Not content with their own hunting, cats cause adorable sea otters to get gobbled by Great White sharks. Or at least that’s the implication of a 2003 Journal of Wildlife Diseases study, which notes that otters suffering fatal Great White shark bites are more likely to be infected with toxoplasma gondii, the notorious cat-poop parasite. The infection may cause the otters to act sluggish, making them easy shark chow. The otters probably get the disease from cat poop in the coastal environment, when the egg-like parasitic “oocysts” get flushed into the ocean, possibly via storm water run-off. Just how much poop is there? Luckily, scientists have done some digging on this question too: About 1.2 million metric tons of feline feces are deposited in soil and sand every year by domestic cats in America alone. 

Kimono Over to My House

The emerging phenomenon of cat cafés, where humans pay for feline company, has been a gift to anthropologists. Emerging research offers eye-opening first-person accounts of curious doings within: “The birthday cat was dressed in a miniature pink kimono,” scholar Lorraine Plourde observes in a 2014 issue of Japanese Studies. As the furry celebrant “unceremoniously” consumed its dinner, admiring humans (no doubt wearing the café’s requisite velour slippers) “gathered in a row in front of the cat … capturing the scene on their cameras and cell phones,” then presenting the cat with birthday gifts. (They knew just what to buy, since they’d all read the cat’s biography.)  The birthday cat was described as having a “sexy body.” Other cats were praised as “fuwa fuwa.” Translation: fluffy.

The Owl and The Pussycat

For a 2012 experiment, researchers writing in the journal Behavioural Processes dutifully observed what happened when cats were presented with a “novel object”—namely, “a plush owlet with large glass eyes.” The unfortunate stuffed owlet was inevitably menaced and attacked.

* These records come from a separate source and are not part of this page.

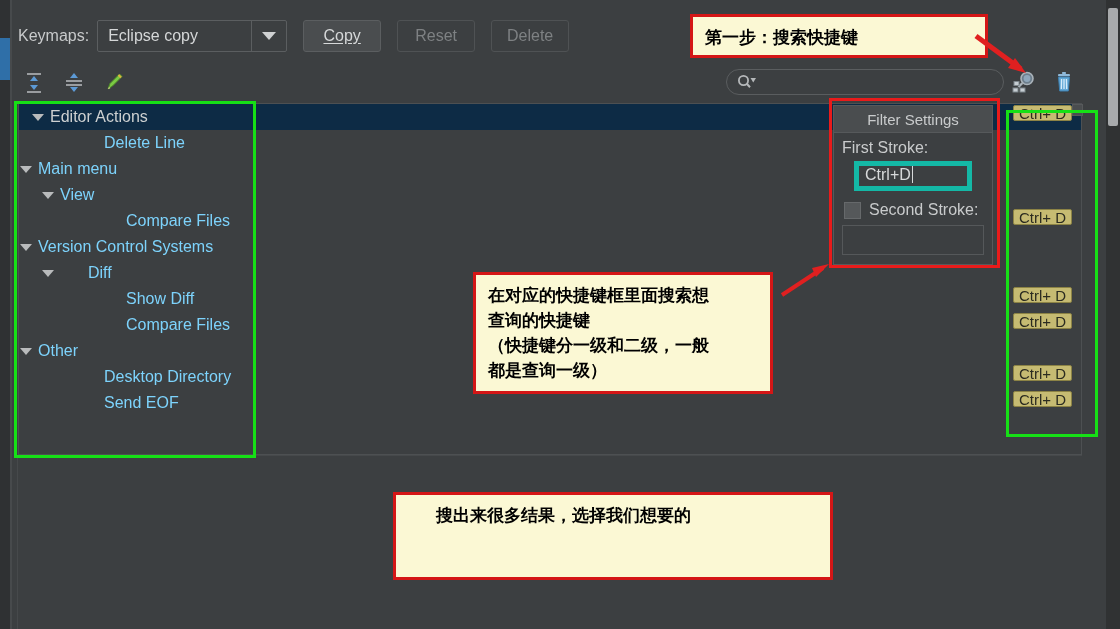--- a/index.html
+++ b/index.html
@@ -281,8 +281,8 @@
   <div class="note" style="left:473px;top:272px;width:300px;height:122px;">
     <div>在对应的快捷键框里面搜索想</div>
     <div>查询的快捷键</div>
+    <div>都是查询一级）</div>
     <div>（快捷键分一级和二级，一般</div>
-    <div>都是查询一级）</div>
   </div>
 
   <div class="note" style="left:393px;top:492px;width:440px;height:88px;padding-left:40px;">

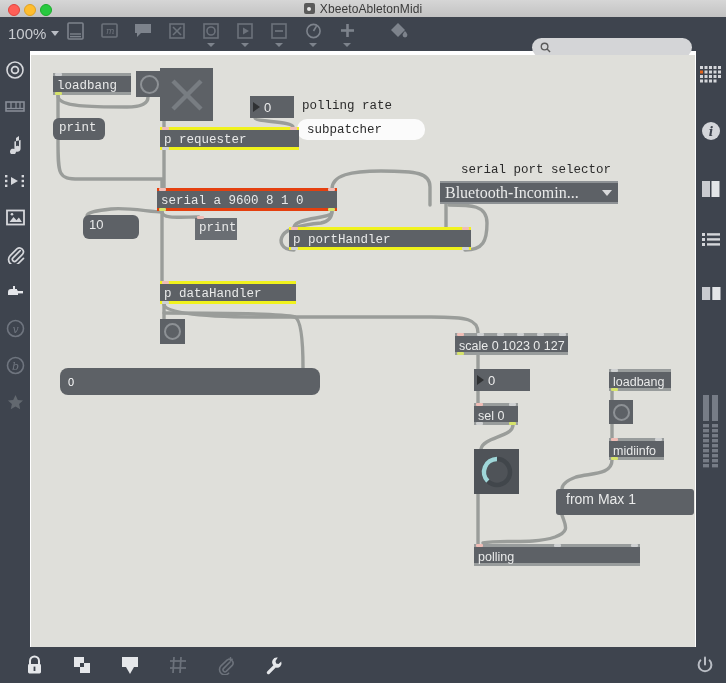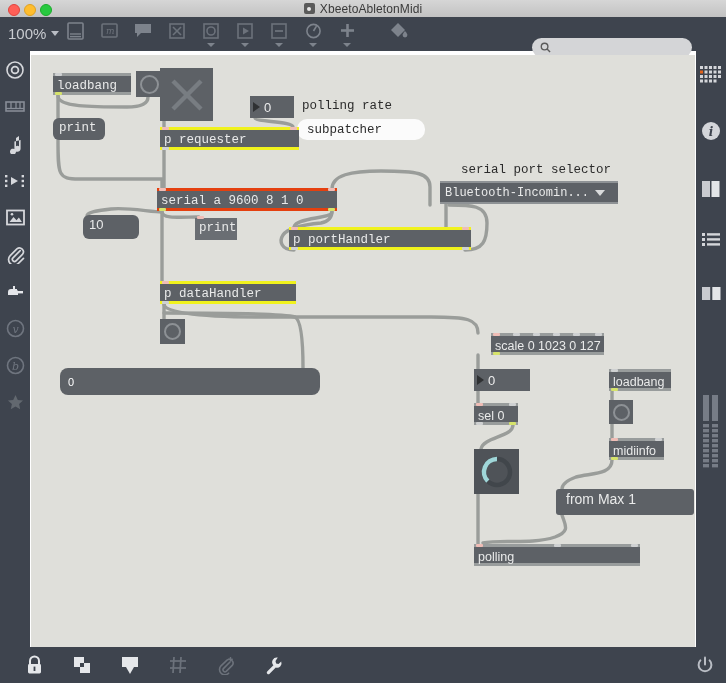--- a/index.html
+++ b/index.html
@@ -85,8 +85,8 @@
   
   .dial{background:#4f5358;display:flex;align-items:center;justify-content:center;}
   
-  .umenu{background:#5d6166;color:#e9eaea;font-family:Liberation Mono, monospace;
-    font-size:12px;display:flex;align-items:center;padding:0 6px 0 5px;
+  .umenu{background:#5d6166;color:#e9eaea;font-family:Liberation Serif, serif;
+    font-size:16px;display:flex;align-items:center;justify-content:space-between;padding:0 6px 0 5px;
     border-top:2px solid #8e9295;border-bottom:2px solid #8e9295;}
   .umenu .mc{width:0;height:0;border-left:5px solid transparent;border-right:5px solid transparent;
     border-top:6px solid #d9dadb;margin-left:6px;}

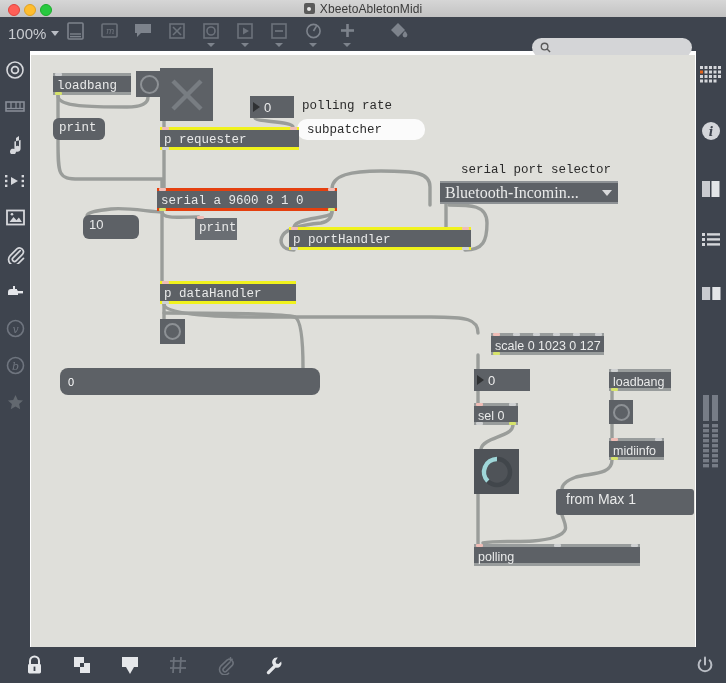--- a/index.html
+++ b/index.html
@@ -509,7 +509,7 @@
       <span>0</span>
     </div>
 
-    <div class="node obj sans" style="left:460px;top:278px;width:113px;height:22px;">
+    <div class="node obj sans" style="left:424px;top:278px;width:113px;height:22px;">
       <span class="nub hot" style="left:2px;top:-3px;"></span>
       <span class="nub" style="left:22px;top:-3px;"></span>
       <span class="nub" style="left:42px;top:-3px;"></span>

But the tables were turned in a 2013 experiment, appearing in The Journal of Applied Ecology. This time, the cats were the stuffed ones, and the birds were on the offensive: Researchers placed a taxidermied tabby cat near the nests of wild blackbirds, then recorded the birds’ aggressive reactions. (Presumably, living tabby cats refused to follow experimental protocols.) The blackbirds were so disturbed by decoy cat’s 15-minute appearances that they gathered less food, decreasing their hatchlings’ survival chances. Remarkably, the birds exposed to the fake feline also ended up getting hunted in real life, because their alarm calls attracted actual predators. 

Party Animals

A 2005 paper, “Caregiver Perceptions of What Indoor Cats Do ‘For Fun’,” set out to answer the eternal question: Just what do cats do all day? The authors tracked all available sources of feline amusement, including playing with sponges, “spinning,” sleeping on toasters, helping to cook and looking at a variety of objects, including alpacas, parking lots, snowflakes, window awnings and the sun. But a popular activity was one that many cat owners will find familiar: “Stares at nothing.”